(Beginning of DATA TO EXAMINE)

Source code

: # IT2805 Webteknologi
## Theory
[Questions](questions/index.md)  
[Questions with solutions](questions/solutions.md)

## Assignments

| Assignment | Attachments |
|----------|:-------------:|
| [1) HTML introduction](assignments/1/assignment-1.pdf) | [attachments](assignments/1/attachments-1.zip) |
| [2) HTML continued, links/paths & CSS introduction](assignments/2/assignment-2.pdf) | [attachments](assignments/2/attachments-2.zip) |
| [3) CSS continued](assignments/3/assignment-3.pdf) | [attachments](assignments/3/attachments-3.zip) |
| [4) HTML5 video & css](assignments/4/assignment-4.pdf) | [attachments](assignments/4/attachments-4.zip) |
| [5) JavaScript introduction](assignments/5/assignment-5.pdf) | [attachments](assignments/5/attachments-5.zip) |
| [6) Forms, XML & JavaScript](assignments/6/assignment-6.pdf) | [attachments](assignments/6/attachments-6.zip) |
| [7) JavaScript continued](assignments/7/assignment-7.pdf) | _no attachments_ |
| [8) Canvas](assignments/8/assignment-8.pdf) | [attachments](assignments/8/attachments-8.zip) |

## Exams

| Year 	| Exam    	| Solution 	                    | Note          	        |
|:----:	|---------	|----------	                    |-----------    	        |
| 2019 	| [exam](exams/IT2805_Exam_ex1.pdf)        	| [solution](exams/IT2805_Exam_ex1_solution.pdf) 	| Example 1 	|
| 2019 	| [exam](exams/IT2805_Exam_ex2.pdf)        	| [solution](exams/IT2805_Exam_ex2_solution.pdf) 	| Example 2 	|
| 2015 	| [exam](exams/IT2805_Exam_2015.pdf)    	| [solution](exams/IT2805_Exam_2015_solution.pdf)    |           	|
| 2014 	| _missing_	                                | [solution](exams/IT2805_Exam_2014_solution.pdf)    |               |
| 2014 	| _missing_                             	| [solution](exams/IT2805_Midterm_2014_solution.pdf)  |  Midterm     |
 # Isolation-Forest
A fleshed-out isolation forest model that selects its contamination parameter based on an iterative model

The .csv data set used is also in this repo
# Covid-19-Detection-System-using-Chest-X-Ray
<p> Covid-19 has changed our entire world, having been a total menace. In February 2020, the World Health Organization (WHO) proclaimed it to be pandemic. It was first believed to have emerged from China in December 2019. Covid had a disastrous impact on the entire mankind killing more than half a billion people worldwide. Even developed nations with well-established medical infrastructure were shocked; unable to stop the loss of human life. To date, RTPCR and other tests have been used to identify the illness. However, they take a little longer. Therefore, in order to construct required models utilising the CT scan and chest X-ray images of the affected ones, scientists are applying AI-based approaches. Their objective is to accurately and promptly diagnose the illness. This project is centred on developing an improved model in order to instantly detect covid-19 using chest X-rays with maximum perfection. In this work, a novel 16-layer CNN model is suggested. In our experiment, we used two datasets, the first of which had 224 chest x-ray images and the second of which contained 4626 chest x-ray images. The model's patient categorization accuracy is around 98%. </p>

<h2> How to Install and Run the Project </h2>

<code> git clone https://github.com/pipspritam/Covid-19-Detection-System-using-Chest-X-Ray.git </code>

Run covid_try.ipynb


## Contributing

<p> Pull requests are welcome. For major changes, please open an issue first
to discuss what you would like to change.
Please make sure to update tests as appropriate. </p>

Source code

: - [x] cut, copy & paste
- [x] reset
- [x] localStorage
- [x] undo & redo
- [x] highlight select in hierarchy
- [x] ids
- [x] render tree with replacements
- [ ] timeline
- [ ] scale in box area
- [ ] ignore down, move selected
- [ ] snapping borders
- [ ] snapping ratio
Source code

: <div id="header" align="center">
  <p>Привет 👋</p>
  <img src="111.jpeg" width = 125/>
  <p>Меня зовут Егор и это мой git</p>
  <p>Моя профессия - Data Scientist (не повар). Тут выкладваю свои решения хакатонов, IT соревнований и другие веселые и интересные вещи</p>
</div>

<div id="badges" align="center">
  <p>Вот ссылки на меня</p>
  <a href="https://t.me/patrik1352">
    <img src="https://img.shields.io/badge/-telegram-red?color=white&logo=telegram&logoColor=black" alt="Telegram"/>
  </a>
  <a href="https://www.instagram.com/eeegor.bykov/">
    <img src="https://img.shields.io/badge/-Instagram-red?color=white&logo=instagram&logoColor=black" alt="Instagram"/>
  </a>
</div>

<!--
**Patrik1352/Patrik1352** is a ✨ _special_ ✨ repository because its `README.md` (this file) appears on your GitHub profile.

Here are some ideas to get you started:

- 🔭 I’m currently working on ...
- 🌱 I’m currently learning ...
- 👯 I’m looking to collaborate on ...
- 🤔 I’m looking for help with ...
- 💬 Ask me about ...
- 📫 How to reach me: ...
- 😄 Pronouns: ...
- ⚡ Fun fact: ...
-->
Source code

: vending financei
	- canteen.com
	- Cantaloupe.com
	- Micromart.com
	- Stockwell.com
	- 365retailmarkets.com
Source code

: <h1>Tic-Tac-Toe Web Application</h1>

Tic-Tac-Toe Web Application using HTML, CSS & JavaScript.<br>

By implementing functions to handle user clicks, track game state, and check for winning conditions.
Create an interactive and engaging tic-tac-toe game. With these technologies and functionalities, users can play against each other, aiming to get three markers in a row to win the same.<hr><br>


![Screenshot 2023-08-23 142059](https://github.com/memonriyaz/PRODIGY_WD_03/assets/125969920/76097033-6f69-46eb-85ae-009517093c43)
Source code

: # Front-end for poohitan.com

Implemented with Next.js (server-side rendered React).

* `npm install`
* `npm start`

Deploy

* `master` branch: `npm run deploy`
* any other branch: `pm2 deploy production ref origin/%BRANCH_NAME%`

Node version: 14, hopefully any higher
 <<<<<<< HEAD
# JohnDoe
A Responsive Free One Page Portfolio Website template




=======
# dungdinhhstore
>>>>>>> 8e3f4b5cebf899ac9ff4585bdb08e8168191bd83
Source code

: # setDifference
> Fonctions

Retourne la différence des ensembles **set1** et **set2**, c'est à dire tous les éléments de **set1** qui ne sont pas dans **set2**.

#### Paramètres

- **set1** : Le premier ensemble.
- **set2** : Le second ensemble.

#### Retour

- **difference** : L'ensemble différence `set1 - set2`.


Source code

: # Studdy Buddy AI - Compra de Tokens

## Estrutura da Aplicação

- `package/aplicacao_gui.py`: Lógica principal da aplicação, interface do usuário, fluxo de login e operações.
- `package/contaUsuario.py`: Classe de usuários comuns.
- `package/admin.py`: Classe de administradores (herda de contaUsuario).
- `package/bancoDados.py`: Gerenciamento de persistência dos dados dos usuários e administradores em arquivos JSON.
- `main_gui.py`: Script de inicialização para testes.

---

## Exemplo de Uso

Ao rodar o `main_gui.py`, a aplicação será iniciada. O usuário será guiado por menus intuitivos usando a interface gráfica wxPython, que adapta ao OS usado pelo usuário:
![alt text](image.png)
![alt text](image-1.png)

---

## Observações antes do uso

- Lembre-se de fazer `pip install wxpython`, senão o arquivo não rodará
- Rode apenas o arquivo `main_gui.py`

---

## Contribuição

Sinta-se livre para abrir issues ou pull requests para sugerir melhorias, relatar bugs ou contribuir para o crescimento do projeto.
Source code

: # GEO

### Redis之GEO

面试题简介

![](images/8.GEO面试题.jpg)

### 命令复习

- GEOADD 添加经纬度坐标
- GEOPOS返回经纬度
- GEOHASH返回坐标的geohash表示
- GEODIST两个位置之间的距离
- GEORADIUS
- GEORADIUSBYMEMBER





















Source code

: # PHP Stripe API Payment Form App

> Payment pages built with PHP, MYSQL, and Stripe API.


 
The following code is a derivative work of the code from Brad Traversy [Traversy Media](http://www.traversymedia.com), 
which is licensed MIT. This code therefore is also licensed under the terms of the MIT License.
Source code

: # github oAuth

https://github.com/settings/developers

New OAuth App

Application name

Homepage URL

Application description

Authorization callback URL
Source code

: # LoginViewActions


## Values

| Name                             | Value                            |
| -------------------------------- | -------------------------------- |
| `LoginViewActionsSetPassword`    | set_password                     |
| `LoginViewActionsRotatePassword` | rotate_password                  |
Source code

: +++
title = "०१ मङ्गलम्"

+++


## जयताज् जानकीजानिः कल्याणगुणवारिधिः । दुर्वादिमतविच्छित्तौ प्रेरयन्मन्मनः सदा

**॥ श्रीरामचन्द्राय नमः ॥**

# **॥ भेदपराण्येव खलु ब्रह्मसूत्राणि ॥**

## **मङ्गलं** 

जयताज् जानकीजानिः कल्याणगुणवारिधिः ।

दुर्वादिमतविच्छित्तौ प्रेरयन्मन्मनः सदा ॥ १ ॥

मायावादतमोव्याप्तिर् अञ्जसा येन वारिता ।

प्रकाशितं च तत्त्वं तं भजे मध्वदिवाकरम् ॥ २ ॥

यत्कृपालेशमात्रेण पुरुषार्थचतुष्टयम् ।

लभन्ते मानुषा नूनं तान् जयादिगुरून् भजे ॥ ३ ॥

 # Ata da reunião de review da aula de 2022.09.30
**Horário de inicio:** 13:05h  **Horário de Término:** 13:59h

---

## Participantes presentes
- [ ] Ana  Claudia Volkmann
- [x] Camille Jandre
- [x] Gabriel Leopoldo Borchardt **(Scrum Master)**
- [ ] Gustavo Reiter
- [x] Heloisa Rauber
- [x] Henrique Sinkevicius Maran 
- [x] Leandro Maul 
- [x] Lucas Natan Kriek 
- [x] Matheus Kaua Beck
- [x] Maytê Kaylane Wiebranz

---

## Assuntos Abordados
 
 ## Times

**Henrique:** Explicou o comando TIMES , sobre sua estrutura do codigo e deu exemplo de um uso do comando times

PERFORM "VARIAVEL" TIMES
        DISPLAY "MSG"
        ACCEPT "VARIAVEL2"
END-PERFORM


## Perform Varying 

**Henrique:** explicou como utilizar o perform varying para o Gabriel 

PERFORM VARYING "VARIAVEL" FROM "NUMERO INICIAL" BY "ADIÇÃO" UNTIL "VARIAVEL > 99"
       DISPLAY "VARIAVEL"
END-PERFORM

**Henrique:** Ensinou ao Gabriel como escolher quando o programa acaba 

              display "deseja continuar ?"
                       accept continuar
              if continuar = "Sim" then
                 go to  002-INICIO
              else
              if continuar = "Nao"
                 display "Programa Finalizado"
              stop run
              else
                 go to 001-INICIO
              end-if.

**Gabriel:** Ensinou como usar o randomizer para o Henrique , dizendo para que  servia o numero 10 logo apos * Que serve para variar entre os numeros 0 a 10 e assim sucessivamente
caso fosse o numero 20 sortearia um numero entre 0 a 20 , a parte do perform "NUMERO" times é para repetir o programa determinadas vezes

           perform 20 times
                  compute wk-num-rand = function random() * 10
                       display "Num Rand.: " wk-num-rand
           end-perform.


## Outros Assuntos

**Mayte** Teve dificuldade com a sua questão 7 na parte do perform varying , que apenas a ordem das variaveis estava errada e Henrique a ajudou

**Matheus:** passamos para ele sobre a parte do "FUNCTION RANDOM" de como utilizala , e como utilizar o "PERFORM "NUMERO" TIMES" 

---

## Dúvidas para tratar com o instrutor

(End of DATA TO EXAMINE)

» **WORK TO BE COMPLETED**: Search the data above for the word "branch". Copy each line it is in.

» **RESPONSE**:
* `master` branch: `npm run deploy`
* any other branch: `pm2 deploy production ref origin/%BRANCH_NAME%`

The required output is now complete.